The tech giant categorized the pervasiveness of such hacks, typically driven by malware, as a barrier to widespread adoption of cryptocurrencies. More concerning, still, in Microsoft’s estimation: Hackers are becoming quite adept at their brands of trickery.

“We are also seeing more complex attacks wherein the threat actor shows great knowledge and preparation, taking steps to gain their target’s trust before deploying payloads,” Microsoft wrote in a blog Tuesday.

Microsoft detailed its own investigation of a would-be bad actor, “DEV-0139,” which the company said infiltrated Telegram chats between an unidentified crypto exchanges and their “VIP” clients, as well as the company’s other counterparties. The company said the hacker, or hacking collective, employed Excel files in bids to acquire valuable and private information. 

While pretending to represent a separate crypto company — with apparently passable knowledge of the operations and communications of both firms — Microsoft said they invited the target to a different chat, where DEV-0139 attempted solicited feedback on the fee structure used by the crypto exchanges.
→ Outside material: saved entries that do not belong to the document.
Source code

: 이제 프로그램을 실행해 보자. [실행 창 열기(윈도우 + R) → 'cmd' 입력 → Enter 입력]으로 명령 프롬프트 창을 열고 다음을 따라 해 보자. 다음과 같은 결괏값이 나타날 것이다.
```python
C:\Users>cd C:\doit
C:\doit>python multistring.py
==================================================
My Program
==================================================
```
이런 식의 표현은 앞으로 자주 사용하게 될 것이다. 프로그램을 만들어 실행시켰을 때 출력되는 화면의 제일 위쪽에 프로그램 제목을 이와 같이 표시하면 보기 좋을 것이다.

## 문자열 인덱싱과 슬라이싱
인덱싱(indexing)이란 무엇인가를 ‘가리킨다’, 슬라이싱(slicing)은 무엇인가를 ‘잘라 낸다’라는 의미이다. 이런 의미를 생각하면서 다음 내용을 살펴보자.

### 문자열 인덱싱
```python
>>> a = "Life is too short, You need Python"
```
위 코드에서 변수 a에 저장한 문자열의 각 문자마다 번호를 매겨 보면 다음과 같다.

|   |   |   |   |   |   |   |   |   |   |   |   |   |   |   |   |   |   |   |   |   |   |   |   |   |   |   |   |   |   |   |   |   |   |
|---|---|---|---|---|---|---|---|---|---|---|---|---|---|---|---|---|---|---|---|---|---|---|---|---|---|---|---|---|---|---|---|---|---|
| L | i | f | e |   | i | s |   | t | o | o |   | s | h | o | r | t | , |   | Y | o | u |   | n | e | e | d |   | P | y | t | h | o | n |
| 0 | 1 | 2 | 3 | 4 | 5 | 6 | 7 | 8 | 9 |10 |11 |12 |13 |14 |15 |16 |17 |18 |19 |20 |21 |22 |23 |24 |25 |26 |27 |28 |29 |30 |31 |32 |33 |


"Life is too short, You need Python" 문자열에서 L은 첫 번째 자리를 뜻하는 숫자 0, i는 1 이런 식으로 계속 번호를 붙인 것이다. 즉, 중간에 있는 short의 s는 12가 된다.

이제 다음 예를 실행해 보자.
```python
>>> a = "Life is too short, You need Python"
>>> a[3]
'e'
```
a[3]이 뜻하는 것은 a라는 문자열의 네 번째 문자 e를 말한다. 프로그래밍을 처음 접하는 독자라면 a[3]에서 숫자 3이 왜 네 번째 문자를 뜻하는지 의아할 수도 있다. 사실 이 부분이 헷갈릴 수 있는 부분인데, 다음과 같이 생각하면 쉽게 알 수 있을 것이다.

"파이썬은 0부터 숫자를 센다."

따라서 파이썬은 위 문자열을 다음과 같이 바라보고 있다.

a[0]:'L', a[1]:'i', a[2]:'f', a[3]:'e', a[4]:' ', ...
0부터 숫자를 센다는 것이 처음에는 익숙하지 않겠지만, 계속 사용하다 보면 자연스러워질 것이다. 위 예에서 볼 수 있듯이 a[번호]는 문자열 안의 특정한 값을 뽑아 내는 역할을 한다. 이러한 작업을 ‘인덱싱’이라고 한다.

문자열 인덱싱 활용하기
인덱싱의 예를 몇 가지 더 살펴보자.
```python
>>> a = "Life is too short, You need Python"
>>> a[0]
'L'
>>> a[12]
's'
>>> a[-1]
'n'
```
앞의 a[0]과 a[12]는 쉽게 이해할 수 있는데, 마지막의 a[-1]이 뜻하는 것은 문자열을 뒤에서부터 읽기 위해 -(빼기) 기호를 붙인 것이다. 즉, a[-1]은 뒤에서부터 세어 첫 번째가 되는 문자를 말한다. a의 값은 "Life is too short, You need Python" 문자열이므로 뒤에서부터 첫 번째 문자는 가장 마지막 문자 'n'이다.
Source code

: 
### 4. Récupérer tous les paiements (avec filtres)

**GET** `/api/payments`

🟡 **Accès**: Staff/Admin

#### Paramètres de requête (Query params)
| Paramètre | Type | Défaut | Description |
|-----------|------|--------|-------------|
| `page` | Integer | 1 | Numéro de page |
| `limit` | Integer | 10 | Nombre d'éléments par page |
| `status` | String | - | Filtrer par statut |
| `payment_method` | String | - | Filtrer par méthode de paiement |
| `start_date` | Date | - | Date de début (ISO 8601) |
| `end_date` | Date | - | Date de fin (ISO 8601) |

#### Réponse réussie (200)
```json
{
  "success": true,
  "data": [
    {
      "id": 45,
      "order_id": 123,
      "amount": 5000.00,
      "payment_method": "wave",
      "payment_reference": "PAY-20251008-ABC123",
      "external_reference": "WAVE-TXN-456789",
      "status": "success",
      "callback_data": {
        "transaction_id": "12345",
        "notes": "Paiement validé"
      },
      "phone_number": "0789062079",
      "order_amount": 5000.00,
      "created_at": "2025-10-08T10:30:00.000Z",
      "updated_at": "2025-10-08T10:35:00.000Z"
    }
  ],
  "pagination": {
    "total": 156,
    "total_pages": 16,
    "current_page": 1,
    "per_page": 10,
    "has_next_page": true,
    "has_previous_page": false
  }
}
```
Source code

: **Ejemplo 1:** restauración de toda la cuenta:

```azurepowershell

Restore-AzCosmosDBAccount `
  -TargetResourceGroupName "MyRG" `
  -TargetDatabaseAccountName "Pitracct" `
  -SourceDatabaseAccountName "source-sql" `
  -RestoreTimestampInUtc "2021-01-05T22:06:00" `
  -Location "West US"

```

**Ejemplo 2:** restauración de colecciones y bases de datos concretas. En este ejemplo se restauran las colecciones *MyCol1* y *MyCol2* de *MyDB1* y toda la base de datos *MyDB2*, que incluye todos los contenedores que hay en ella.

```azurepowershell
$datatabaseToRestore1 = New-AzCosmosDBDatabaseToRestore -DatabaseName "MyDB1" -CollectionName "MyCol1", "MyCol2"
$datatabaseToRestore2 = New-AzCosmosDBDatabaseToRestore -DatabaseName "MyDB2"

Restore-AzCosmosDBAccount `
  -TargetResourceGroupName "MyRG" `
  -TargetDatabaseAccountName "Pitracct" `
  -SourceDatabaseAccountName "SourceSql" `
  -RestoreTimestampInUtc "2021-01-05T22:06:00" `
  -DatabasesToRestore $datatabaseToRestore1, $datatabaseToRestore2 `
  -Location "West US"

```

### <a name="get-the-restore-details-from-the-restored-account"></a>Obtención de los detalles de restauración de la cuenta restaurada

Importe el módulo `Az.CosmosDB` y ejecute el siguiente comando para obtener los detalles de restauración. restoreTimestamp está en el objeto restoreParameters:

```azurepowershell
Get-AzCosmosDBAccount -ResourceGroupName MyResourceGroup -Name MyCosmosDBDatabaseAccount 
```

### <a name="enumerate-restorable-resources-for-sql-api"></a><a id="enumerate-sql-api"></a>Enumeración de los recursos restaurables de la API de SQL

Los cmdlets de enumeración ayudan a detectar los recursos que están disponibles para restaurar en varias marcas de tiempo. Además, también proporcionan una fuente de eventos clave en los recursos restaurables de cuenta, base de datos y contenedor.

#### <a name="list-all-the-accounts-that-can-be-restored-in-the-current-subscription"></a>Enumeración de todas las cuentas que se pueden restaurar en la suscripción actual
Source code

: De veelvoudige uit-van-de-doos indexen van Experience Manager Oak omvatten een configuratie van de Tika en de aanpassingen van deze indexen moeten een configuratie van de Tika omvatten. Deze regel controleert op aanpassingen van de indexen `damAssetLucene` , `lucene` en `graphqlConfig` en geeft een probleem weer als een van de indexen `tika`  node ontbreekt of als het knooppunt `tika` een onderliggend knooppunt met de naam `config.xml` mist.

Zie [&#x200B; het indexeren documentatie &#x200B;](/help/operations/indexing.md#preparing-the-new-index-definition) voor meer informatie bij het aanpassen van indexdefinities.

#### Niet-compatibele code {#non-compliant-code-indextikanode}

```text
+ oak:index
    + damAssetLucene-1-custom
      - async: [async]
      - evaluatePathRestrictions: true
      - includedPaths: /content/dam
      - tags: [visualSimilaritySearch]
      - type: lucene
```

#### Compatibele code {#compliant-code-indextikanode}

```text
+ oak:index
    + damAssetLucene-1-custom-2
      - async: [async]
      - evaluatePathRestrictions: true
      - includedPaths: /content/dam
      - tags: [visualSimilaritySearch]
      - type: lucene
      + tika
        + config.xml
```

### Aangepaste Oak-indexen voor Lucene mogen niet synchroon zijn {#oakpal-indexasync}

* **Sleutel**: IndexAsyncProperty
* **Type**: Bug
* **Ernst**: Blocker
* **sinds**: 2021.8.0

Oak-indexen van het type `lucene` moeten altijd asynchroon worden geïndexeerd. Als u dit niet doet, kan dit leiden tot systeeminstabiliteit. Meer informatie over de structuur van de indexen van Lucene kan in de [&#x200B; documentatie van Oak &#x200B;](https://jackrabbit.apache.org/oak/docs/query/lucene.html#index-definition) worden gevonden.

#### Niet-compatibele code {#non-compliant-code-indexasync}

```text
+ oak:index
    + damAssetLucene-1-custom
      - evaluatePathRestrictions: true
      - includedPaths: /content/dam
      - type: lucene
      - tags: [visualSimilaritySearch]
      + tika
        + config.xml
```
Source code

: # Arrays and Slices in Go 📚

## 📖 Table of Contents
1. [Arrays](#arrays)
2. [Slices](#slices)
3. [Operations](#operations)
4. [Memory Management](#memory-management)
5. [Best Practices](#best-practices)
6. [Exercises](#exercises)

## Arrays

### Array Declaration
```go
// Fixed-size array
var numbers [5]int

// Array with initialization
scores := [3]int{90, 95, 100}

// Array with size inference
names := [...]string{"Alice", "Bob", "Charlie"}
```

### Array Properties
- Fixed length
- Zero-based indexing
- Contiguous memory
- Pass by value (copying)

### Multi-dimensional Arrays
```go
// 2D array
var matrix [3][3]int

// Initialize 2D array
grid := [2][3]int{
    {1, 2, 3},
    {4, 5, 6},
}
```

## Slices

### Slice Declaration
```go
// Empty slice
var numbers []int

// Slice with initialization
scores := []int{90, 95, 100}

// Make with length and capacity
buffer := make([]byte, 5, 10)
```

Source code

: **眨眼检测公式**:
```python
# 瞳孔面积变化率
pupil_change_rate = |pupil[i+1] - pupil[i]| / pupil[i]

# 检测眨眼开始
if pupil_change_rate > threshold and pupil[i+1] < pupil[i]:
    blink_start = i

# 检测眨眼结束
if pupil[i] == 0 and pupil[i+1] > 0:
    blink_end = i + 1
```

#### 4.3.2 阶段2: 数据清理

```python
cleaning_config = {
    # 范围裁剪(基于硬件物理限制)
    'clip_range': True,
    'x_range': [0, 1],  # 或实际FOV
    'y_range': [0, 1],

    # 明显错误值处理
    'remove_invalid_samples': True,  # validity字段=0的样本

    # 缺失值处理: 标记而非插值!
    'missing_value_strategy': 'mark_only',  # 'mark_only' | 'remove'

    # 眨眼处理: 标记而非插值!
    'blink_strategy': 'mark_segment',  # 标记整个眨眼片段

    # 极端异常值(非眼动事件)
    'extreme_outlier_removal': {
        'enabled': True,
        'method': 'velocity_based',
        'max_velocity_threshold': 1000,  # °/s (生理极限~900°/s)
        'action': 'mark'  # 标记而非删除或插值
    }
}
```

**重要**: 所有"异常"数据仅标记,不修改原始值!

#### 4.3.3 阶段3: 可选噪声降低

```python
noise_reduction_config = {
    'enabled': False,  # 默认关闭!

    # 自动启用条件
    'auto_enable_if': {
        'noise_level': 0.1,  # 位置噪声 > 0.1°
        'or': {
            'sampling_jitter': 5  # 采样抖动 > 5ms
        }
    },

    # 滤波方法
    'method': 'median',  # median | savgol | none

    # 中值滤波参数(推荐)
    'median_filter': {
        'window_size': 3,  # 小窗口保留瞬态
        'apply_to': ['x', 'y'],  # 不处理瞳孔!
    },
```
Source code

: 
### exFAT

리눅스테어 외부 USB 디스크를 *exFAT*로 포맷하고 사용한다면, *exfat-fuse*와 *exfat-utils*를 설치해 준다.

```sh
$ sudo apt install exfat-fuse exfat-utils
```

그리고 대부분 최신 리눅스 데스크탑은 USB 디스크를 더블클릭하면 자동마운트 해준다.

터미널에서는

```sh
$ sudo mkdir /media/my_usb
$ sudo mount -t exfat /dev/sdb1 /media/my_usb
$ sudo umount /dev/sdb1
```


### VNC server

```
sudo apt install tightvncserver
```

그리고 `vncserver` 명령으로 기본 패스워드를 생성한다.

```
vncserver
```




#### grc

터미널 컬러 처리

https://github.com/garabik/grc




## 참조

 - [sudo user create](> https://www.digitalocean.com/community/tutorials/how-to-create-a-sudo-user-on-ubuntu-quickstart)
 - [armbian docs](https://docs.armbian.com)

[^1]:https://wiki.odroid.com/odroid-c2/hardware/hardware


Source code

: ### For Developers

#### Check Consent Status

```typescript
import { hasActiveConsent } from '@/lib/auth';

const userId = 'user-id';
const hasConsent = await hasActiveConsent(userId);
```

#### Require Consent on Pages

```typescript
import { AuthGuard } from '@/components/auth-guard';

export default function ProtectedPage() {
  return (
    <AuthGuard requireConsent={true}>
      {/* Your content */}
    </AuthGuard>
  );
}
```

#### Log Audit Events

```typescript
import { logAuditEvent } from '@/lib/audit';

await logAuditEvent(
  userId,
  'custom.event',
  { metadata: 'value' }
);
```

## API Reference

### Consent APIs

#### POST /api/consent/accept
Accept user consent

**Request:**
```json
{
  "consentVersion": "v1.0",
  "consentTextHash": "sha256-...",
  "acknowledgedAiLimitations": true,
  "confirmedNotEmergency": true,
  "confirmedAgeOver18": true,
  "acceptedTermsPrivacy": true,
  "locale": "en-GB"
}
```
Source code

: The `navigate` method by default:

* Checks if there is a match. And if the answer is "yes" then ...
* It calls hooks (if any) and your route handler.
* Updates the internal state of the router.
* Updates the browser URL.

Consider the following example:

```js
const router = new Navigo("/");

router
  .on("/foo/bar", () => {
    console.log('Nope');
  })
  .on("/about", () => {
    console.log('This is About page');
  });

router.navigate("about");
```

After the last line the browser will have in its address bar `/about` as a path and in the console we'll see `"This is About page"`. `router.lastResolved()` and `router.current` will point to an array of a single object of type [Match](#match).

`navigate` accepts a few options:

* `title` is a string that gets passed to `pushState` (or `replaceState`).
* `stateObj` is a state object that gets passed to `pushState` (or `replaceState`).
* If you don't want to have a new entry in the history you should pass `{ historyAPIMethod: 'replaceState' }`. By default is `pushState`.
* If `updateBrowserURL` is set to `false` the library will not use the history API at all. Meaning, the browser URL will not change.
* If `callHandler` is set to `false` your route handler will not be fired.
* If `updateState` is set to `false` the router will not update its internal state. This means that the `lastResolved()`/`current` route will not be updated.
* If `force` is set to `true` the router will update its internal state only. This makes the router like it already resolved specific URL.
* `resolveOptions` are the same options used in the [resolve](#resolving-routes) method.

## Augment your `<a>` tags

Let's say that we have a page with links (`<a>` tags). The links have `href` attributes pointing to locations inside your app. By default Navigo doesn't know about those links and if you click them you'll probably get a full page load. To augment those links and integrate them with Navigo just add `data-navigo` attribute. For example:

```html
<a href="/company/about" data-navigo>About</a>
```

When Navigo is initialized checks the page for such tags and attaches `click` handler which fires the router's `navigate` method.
Upon gaining the trust of the target, the malicious actor sent an Excel file called “OKX Binance & Huobi VIP fee comparison.xls” in an alleged bid to project credibility.

Opening the Excel file itself triggered a series of mishaps. A set of automatic actions contained in the file were used to obtain the user’s data, executed in invisible mode. This malicious “backdoor” allowed the bad actor to remotely access the infected system. 

Microsoft also found another older file using the same technique, suggesting the incident wasn’t isolated — and that the actor may be executing similar campaigns with other targets. 

It isn’t unusual for crypto scammers to use bots on Telegram to hoodwink users and lead them to malicious links. A 2021 report by digital threat detection firm Q6 Cyber found that bot services, which can be purchased for around $300, can also be used to target investors.

2022 has already gone down as a year full of high-profile thefts in the sector, including $600 million from FTX, $182 million from Beanstalk and $325 million from Wormhole. Interest in self-custody of assets has accordingly increased dramatically — boosted even more by user concerns of keeping crypto assets on centralized exchanges in light of FTX’s implosion.